The Masons did make an offer that should have been considered on its merits by the SO. See Treas. Reg. § 301.6330-1(e)(3), Q&A-E1 (stating that Appeals will consider “any offers by the taxpayer for collection alternatives”). Not only were the CDP proceedings close in time to when the Masons made their offer to the Centralized Unit, but their offer was physically in front of SO Rush, and it was supported by financial information that was current by the IRS’s own standards. See IRM pt. 126.96.36.199(2) (financial data should be no more than 12 months old). The SO had the full offer packet, Form 656 and all, submitted by the Masons just days before they requested a CDP hearing.
The Masons argued special circumstances: retirement, lack of skills and education to find another job, and a gambling addiction…and they tried to borrow three times against their home so that they could pay down their tax liabilities. Whether or not these reasons would have helped the Masons prevail with the IRS is anyone’s guess, but they didn’t even make it into SO Asshat’s notices of determination or case records, because she simply did not independently review the Masons’ offer or their financial situation.
Another Critical Line
Judge Holmes ends the opinion with another very important, albeit buried observation:
If the SO felt that she was limited by a lack of information or outdated information, all she had to do was ask for it.

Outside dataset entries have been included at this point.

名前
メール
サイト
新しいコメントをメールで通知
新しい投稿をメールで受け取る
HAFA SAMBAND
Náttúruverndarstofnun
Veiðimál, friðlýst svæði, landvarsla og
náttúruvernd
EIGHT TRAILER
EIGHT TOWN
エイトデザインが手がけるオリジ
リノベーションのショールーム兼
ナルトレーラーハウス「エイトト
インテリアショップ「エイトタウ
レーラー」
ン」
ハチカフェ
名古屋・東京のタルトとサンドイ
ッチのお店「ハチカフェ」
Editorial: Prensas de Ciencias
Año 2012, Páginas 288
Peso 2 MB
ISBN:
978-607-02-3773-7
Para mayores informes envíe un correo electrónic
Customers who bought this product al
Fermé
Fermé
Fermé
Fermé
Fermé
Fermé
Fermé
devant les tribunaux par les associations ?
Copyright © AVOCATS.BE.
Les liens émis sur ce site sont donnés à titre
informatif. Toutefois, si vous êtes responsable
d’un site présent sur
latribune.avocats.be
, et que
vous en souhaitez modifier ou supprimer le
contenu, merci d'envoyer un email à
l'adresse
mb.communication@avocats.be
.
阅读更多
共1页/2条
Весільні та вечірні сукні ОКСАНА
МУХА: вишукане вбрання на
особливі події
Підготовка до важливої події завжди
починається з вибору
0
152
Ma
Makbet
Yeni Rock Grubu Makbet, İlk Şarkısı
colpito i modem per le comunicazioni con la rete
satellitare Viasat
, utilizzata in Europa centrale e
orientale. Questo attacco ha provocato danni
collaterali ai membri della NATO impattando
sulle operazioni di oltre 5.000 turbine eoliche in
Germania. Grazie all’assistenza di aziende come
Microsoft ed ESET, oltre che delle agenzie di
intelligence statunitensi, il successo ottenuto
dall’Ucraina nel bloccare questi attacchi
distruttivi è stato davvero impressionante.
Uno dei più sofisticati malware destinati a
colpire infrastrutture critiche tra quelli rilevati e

See Treas. Reg. § 301.6330-1(e) (stating that “taxpayers will be expected to provide all relevant information requested by Appeals”); Uribe, at *8-*9; Lloyd v. Commissioner, T.C. Memo. 2008-15.
This puts the onus on Appeals to request information from the taxpayers before they reject the OIC (or any collection alternative, for that matter) for lack of information.